The US government’s ban on Anthropic and OpenAI frontier models has triggered a fresh wave of calls in the UK to reduce reliance on American technology — a push one paper has described as a ‘powerful reminder’ that Britain cannot depend on even its allies for access to vital tools. The restrictions, widely criticised by the cybersecurity community, forced Anthropic to indefinitely suspend access to its latest models while it tried to decipher the government’s unspecified national security concerns. Details of an alleged jailbreaking flaw were never disclosed, and the US Department of Commerce refused to comment publicly on the ban.

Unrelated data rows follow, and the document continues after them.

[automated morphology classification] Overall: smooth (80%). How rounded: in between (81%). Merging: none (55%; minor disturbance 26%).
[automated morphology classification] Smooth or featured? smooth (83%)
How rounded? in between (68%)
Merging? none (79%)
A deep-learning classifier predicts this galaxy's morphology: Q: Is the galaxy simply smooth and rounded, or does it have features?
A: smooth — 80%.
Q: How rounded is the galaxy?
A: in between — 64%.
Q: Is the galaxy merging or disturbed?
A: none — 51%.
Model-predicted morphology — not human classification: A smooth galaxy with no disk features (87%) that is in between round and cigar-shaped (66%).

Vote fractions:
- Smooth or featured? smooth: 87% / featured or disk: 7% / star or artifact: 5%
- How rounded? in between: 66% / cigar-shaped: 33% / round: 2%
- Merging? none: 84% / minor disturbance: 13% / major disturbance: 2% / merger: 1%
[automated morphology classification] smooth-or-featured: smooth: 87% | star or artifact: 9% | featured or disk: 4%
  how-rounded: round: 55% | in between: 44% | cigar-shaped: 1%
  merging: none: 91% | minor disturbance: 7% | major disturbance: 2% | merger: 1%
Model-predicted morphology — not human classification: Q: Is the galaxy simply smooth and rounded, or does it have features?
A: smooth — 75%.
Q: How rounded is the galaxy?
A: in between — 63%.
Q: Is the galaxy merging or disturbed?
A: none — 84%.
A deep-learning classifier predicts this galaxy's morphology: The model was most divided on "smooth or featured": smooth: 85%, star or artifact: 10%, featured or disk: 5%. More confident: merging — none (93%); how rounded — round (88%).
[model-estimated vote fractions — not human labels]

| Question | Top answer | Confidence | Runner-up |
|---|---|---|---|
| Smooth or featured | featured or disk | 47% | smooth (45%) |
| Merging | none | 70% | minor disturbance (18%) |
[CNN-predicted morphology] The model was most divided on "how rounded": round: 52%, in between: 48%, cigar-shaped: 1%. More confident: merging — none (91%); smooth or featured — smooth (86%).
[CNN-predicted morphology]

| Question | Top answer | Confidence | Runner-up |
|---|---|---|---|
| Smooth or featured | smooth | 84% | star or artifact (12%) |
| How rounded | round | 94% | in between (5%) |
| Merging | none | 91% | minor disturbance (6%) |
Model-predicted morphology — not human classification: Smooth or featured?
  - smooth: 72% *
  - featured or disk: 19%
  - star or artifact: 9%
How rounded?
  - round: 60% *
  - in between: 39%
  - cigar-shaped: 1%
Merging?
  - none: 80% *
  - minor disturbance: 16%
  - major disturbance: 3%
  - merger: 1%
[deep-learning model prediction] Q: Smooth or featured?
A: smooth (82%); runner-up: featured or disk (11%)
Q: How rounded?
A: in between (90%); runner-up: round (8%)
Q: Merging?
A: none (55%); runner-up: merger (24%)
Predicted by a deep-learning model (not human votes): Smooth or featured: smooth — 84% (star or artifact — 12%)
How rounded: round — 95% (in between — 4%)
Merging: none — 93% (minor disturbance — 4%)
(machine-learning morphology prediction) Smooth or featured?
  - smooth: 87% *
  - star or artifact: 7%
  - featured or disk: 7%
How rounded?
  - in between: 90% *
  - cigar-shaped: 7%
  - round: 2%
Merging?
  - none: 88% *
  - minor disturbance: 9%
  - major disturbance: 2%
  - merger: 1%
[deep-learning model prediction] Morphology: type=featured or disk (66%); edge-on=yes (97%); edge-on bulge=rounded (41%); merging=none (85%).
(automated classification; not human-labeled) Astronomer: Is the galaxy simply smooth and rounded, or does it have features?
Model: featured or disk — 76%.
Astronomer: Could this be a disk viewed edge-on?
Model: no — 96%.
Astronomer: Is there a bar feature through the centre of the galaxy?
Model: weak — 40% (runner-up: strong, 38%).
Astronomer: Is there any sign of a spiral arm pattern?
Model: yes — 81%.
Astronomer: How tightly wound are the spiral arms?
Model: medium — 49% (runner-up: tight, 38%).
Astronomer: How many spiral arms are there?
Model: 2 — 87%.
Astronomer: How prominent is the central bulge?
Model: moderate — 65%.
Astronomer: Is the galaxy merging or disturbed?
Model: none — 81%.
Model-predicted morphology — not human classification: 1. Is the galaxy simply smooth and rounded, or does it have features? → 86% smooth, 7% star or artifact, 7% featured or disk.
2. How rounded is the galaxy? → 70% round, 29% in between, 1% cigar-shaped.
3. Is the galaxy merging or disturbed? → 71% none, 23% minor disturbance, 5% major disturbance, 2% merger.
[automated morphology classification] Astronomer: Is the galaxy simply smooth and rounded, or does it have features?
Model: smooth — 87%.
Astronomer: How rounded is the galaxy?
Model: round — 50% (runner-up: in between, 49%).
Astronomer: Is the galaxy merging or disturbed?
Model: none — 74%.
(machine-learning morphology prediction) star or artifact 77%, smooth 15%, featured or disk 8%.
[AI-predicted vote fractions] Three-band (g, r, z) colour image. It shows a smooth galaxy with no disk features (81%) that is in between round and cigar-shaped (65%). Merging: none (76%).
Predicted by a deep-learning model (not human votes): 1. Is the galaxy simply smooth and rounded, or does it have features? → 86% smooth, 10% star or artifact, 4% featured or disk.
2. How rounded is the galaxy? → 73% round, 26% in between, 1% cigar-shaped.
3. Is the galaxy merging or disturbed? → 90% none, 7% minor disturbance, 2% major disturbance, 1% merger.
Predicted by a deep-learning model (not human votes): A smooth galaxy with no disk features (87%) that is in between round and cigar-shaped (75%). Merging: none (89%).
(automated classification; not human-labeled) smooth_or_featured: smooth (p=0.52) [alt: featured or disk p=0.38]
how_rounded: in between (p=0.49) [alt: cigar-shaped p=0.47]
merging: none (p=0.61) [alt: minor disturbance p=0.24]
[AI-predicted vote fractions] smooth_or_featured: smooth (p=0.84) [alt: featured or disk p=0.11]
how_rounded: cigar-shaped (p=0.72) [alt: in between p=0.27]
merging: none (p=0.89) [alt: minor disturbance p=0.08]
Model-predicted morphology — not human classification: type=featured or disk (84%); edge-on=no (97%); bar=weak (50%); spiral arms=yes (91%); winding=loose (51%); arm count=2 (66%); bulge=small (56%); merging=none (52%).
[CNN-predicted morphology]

“The US’s move to restrict Anthropic’s latest AI models should be a powerful reminder that the UK may not be able to count on even its allies for access to vital technology,” the paper stated, noting that the Trump administration had also limited access to OpenAI’s latest models to a small number of hand-picked companies.
“US restrictions on AI models intensify UK tech sovereignty push, warns paper”
The growing importance of artificial intelligence has raised the stakes in a sovereignty debate that has been simmering for years. While the UK and other nations have long called for reduced dependence on US tech, the restrictions on frontier models have intensified the push, with significant cyber implications.
The question now is whether the UK can accelerate its own AI capabilities fast enough to wean itself off American technology — or whether 'tech-xit' remains a distant ambition in a world where the US controls the cutting edge.